A win for holdouts: Appeals court sides with Biscayne 21 condo owners in battle with Two Roads tied to redevelopment

A win for holdouts: Appeals court sides with Biscayne 21 condo owners in battle with Two Roads tied to redevelopment


Two Roads Development was dealt a major blow in its legal battle over a condo buyout in Miami’s Edgewater, where the company plans an Edition Residences luxury condo project. 

The Third District Court of Appeal issued an opinion in response to Two Roads’ request for a rehearing, siding with the eight holdout unit owners who have been fighting the buyout of their condo building, Biscayne 21, for years. 

The litigation has put the developer on hold for well over a year, likely creating uncertainty among existing and potential buyers at the planned Edition. Developers have been waiting for the Third DCA to rule on the issue, which could affect future buyouts. 

It’s unknown how Two Roads plans to move forward beyond requesting the Florida Supreme Court hear the case. The appeals court’s latest opinion gives the holdout owners leverage. 

“We’re very optimistic that even if the question were to get to the Supreme Court, based on how it’s framed, there’s no way TRD Biscayne [Two Roads] is going to get any of the relief they’re seeking,” said attorney Glen Waldman, who represents the holdout condo owners.  

In 2022, Two Roads paid about $150 million for the majority of units at Biscayne 21, a bayfront 13-story, 192-unit building at 2121 North Bayshore Drive in Miami. It was built in 1964. Later in 2022, Two Roads launched sales of the first of three planned towers, a 55-story, 185-unit tower, with unit prices starting at $1.7 million. 

In 2023, holdout owners Angelica Avila, Nicolas Bello, Maria Beatriz Gutierrez, Franah Vazir-Marino, Robert H. Murphy, George Garcia, and two couples, Lazaro Fraga and Jacqueline S. Fraga, and Jeffrey Ulman and Shari Ulman sued the developer and the developer-controlled association. They alleged that the developer-controlled condo association illegally amended the condo declaration to lower the requirement for a condo termination to 80 percent of owners, from 100 percent. A condo termination is required to eventually redevelop the site. 

In March 2024, the Third DCA reversed a lower court decision that had denied the holdout owners a temporary injunction. The lower court had determined that amending the termination requirement did not “alter” the voting rights of the unit owners. The Third DCA disagreed with this, and said that amending the vote threshold did alter the unit owners’ voting rights. 

Shortly after the Third DCA issued the March 2024 opinion, the developer requested a rehearing or rehearing en banc, the latter of which would require all judges in the Third District to hear the case. Two Roads also vowed to take the issue to Florida’s Supreme Court, which it still plans to do, according to a statement it provided to The Real Deal on Thursday. 

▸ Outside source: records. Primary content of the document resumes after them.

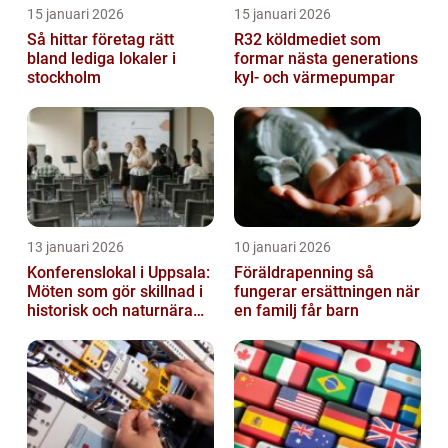
15 januari 2026
15 januari 2026
Så hittar företag rätt
R32 köldmediet som
bland lediga lokaler i
formar nästa generations
stockholm
kyl- och värmepumpar
13 januari 2026
10 januari 2026
Konferenslokal i Uppsala:
Föräldrapenning så
Möten som gör skillnad i
fungerar ersättningen när
historisk och naturnära
en familj får barn
miljö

Since last year, both sides have been in limbo, waiting for the Third DCA to rule on a rehearing. The developer has been on the hook for mounting interest, in the millions of dollars, on loans tied to the 2022 bulk purchase, filings show. The firm also wrangled the support of the most powerful people in the industry. Last April, the Pérez family’s Related Group teamed up with the Defortuna family’s Fortune International and the Dezers’ Dezer Development to submit a brief requesting that the court reverse its opinion. 

Two Roads said in its statement that it is disappointed that it took the court so long to rule. 

“The delay has only compounded the uncertainty created by the initial ruling,” said Taylor Collins, Two Roads’ managing partner and co-founder, in the statement.

Thursday’s opinion officially denies the developer’s motion for rehearing and revises its previous opinion. The Third DCA found that Biscayne 21’s original condo declaration gave each unit owner an effective veto over any termination, which means that the developer-controlled association’s vote amending the declaration is invalid. 

“The trial court erred in determining that the declaration permitted amendment of the voting threshold from unanimity to an 80% vote share by a simple majority vote,” the opinion states. 

The Third DCA also gets into the issue of Kaufman language, which refers to the phrase “as amended from time to time.” That phrase is used to bring condo declarations up to current state law. In its latest opinion, the court found that the developer misapplied the Kaufman language. 

Developers have said the previous ruling and this latest opinion would set a detrimental precedent and put a hamper on condo buyouts. 

Collins, in his statement, said “the initial decision has already caused billions of dollars in disruption and damage to the real estate industry across Florida.” 

But condo buyouts have continued to occur. Experts say the ruling could affect potential buyouts and terminations of condo associations that have similar condo declarations.